Plain Truth

For the magazine of the same name, see The Plain Truth. For the 1776 loyalist pamphlet during the American Revolution, see James Chalmers (loyalist). For the film adaptation, see Plain Truth (TV film).
Plain Truth

Plain Truth
Author Jodi Picoult
Country United States
Language English
Genre Novel
Publisher Washington Square Press
Publication date
April 3, 2001
Media type Print (Hardcover & Paperback)
Pages 405 pp
ISBN 0-671-77613-4
OCLC 36620856

Plain Truth is a novel written by Jodi Picoult about a murder on an Amish farm, first published in 2001.

Plot summary

The book tells the story of how a dead infant found on an Amish farm shakes the entire community. As the police investigate the death, they discover that the baby was not stillborn, but died shortly after birth. Police find cloth fibers in the infant's mouth and throat, including bruises on the mouth, which leads them to conclude that he was suffocated. An eighteen-year-old, unmarried Amish girl, Katie Fisher, is charged with murder of her new-born son, but denies ever being pregnant. Ellie Hathaway, a top defense lawyer and a distant relative of Katie, reluctantly accepts the case after a confrontation with her aunt (the relative who connects her with Katie by marriage). As part of the bail conditions of the pre-trial hearing, Ellie has to remain on the farm with Katie prior to the trial—a period that lasts several months. A doctor determines that the infant was born prematurely and could have died from natural causes due to listeriosis, a bacterial infection which Katie contracted from constantly drinking unpasteurized milk from their Amish farm.. During that time, Ellie begins a relationship with her former lover Coop (a legal psychologist whom she trusts with Katie's interviews), whom she had previously left years before. On the first day of Katie's trial, Ellie finds out she is pregnant with Coop's baby. Coop asks Ellie to marry him immediately, but she defers. After the jury deliberates for several days, Katie cops a plea and is sentenced to one year of electronic monitoring, allowing her to stay at the farm while wearing an electronic bracelet. Katie's mother, Sarah Fisher, gives Ellie the scissors which have been used to cut the umbilical cord, revealing that she knew Katie was pregnant and had gone to her the night she gave birth, though Katie didn't know it. Ellie has an ethical obligation as an attorney to provide this evidence to the police, but opts not to, based on Sarah's plea to her—mother to mother. The novel ends with Coop picking up Ellie at the farm to begin their life together.

Characters in Plain Truth

Reception

Publishers Weekly was mixed in their review saying "told from both third-person omniscient and first-person (Ellie's) vantages, the story rolls leisurely through the trial preparations, the results of which are repeated, tediously, in the courtroom. Perhaps the story's quietude is appropriate, given its magnificently painted backdrop and distinctive characters, but one can't help wishing that the spark igniting the book's opening pages had built into a full-fledged blaze."[1] Kristina Lanier was more positive in her review for the Christian Science Monitor saying "Picoult sets a big task for herself in "Plain Truth," but she pulls it off - avoiding sentimentality and even maintaining the cultural tension and thriller-like guessing game into the book's final scenes.

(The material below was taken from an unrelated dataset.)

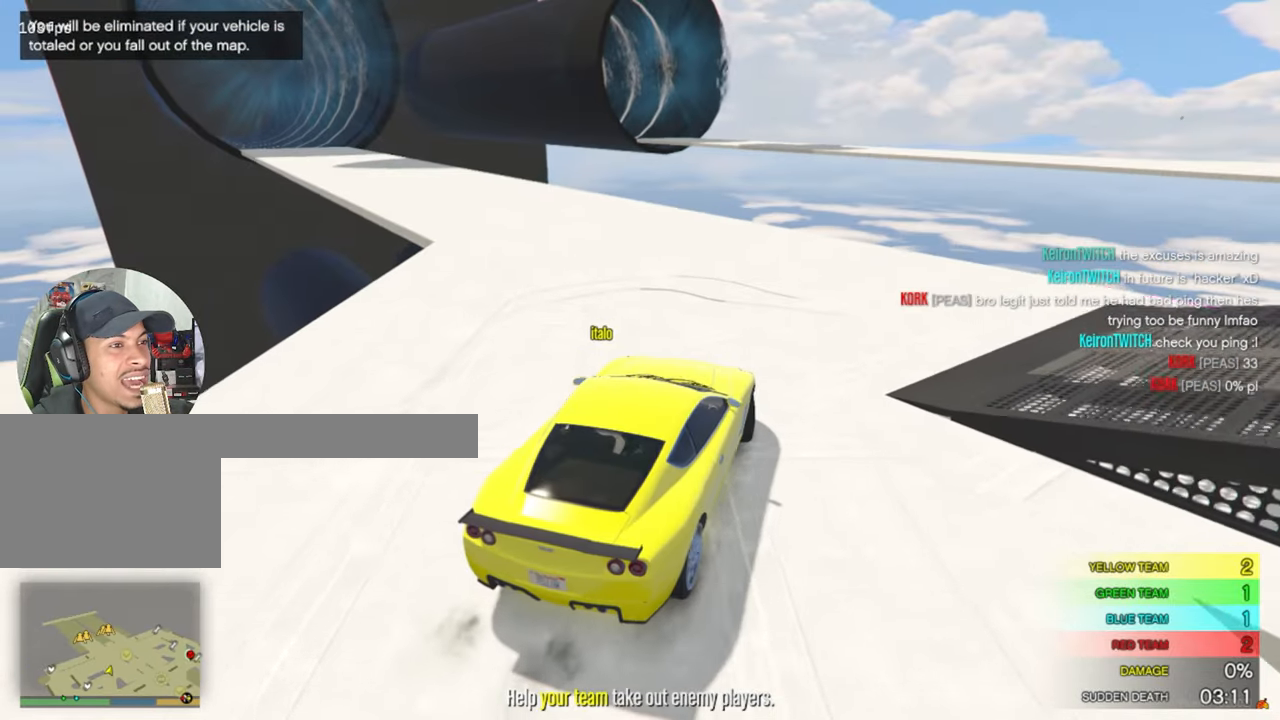
{"keys": ["a", "w"], "mouse": [], "events": [[200, "a", "up"], [484, "a", "down"]]}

Picoult's strength, though, lies in sculpting solid characters and a thoughtful, well-researched, and well-paced yarn." [2] The novel was Book of the Week in the May 8, 2000 issues of People magazine. Their review written by Jill Smolowe said "despite the occasional cliche and a coda that feels artificially tacked on, Picoult's seventh novel never loses its grip. The research is convincing, the plotting taut, the scenes wonderfully vivid. Most impressive, the author gets beneath the uniformities of dress, custom and conduct to paint a unique community--closed to most Americans--in all its social and psychological complexity"[3]

Film, TV or theatrical adaptations

In 2004, the Lifetime television network debuted the television adaptation of the novel, starring Mariska Hargitay as the attorney Ellie Hathaway (changed to Harrison in the film) and Alison Pill as accused and disowned Amish girl Katie Fisher (Fitch in the film).[4]

Notes

  1. "forecasts: Fiction". Publishers Weekly 247 (12): 6. March 20, 2000. ISSN 0000-0019.
  2. Lanier, Kristina (June 22, 2000). "Murder sparks a clash of values in this Amish whodoneit". Christian Science Monitor 92 (148): 17.
  3. Smolowe, Jill (May 8, 2000). "Picks & Pans: Pages". People; 05/08/2000 53 (18): 51.
  4. "Warner Home Video Celebrates Mother's Day with a Special Promotion Featuring New Lifetime Original Movies and Classic Movie Favorites". 2005-04-05.